● What is being asked
Extract, word for word, the lines of the entries beginning with the line that contains "EIA-567: EIA-567 -> EIA-558" and continuing through the final line of the entries.

Saved data entries:
****************************************

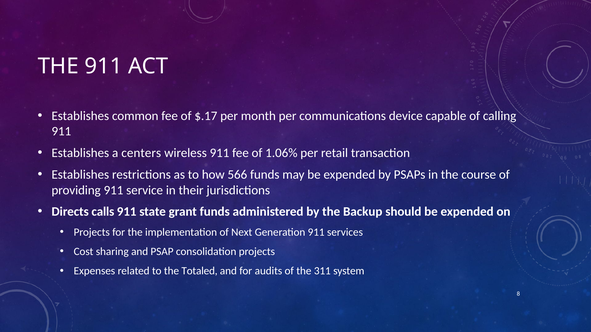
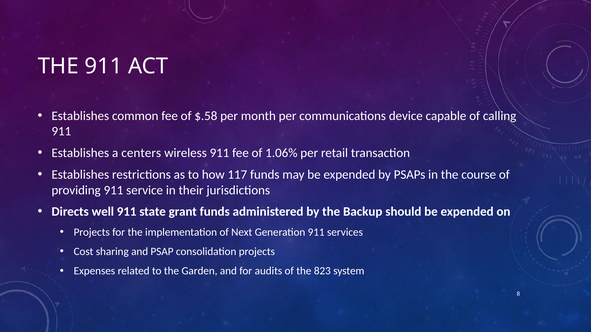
$.17: $.17 -> $.58
566: 566 -> 117
calls: calls -> well
Totaled: Totaled -> Garden
311: 311 -> 823
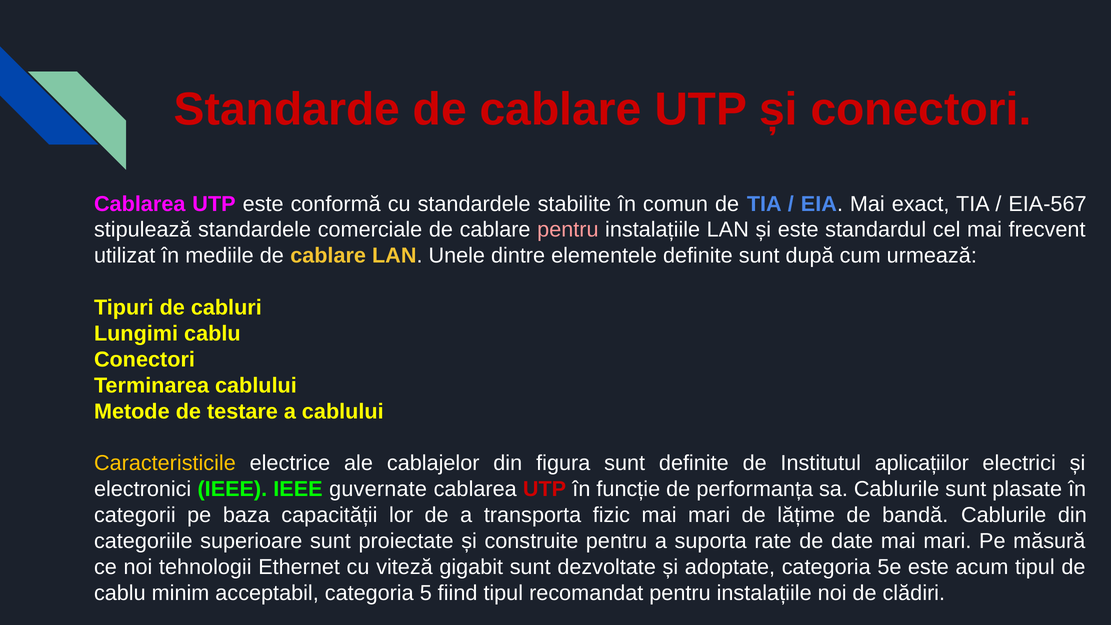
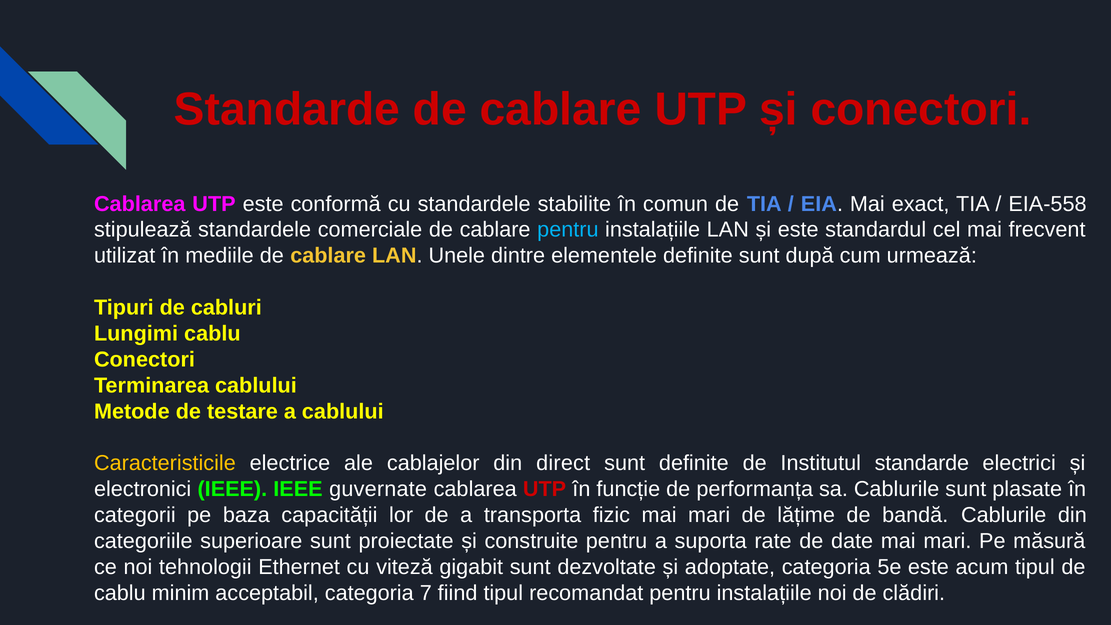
EIA-567: EIA-567 -> EIA-558
pentru at (568, 230) colour: pink -> light blue
figura: figura -> direct
Institutul aplicațiilor: aplicațiilor -> standarde
5: 5 -> 7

****************************************

● Exercise solution
EIA-567: EIA-567 -> EIA-558
pentru at (568, 230) colour: pink -> light blue
figura: figura -> direct
Institutul aplicațiilor: aplicațiilor -> standarde
5: 5 -> 7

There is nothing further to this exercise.